Potato Pizza

for the dough:

  • 1/2 cup warm (not hot) water
  • 1 teaspoon kosher or sea salt
  • 1 Tablespoon olive oil
  • 1 teaspoon instant (fast acting) yeast
  • 1-1/4 cup bread flour (approximate)
  • 1/4 cup olive oil
  • 1/2 cup parmesan cheese or mozzarella (optional)

for the topping:

  • 1 medium Yukon Gold potato
  • 1 Tablespoon salt
  • 2 Tablespoons chopped fresh rosemary 
  • 3/4 cup chopped sweet onion 
  • 3 Tablespoons olive oil 
  • 1 teaspoon course kosher salt or sea salt
  • 1 teaspoon ground pepper 

For dough:

  1. Add the salt, olive oil and yeast to the 1/2 cup of warm water and stir.  Mix in 1 cup of flour.  Gradually add in 1/8 cup more flour, until the dough comes together enough for you to put in on the counter and start kneading it.  Add enough additional flour to make a nice dough that is not too sticky, but not too dry.  You want it to feel a little moist, but you don't want it to stick to your hands.  Knead for a couple of minutes and put it in a bowl with a drizzle of olive oil.  Turn the dough to coat in the olive, cover the bowl with plastic wrap and set it in a warm place for a couple of hours.  (If making the night before, stick it in the fridge and then bring it out a couple of hours before you need to use it and put it in a warm place so it can rise).
  2. Meanwhile, with a mandoline, slice the potato as thin as you can, about 1/16th on a inch thick.
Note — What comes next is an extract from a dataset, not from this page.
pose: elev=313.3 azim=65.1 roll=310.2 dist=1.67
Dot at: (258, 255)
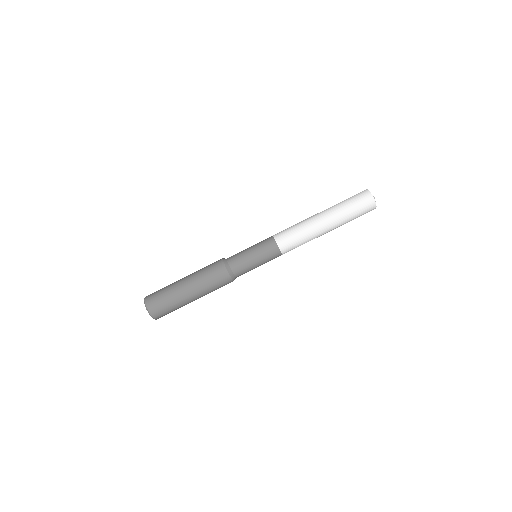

Place potato slices in a bowl with the salt and cover with cold water for about an hour (or you can refrigerate it for several hours). Drain potatoes, rinse and pat dry. Toss with rosemary, onion and olive oil.  Sprinkle generously with coarse salt and freshly ground pepper. 
  4. Place a pizza stone on the bottom rack of your oven.  Preheat the oven to the highest temperature it will go (450 - 500 degrees F.) for 30 minutes.
  5. Sprinkle a pizza peel with some coarse polenta (corn grits) or flour.  I think coarse polenta works best to keep the dough from sticking to the peel. If you don't have a pizza peel, just use a rimless cookie sheet or an upside down baking pan.  Roll out the pizza dough, using flour so it doesn't stick to the rolling pin. If the dough snaps back as you roll it, let it sit for just a couple of minutes and it will roll out effortlessly. Roll out the dough until it is the size/thickness you like.  Place on the pizza peel.  Brush the dough with the 1/4 cup olive oil (or however much you like), top the pizza with the potato slices.  Make sure you get all the onion and rosemary out of the bowl and place on top.  If using the cheese, sprinkle on top.  
  6. Slide the pizza onto the baking stone and bake for about 8-10 minutes, until the crust is crisp and golden. Sprinkle with additional salt, if you like.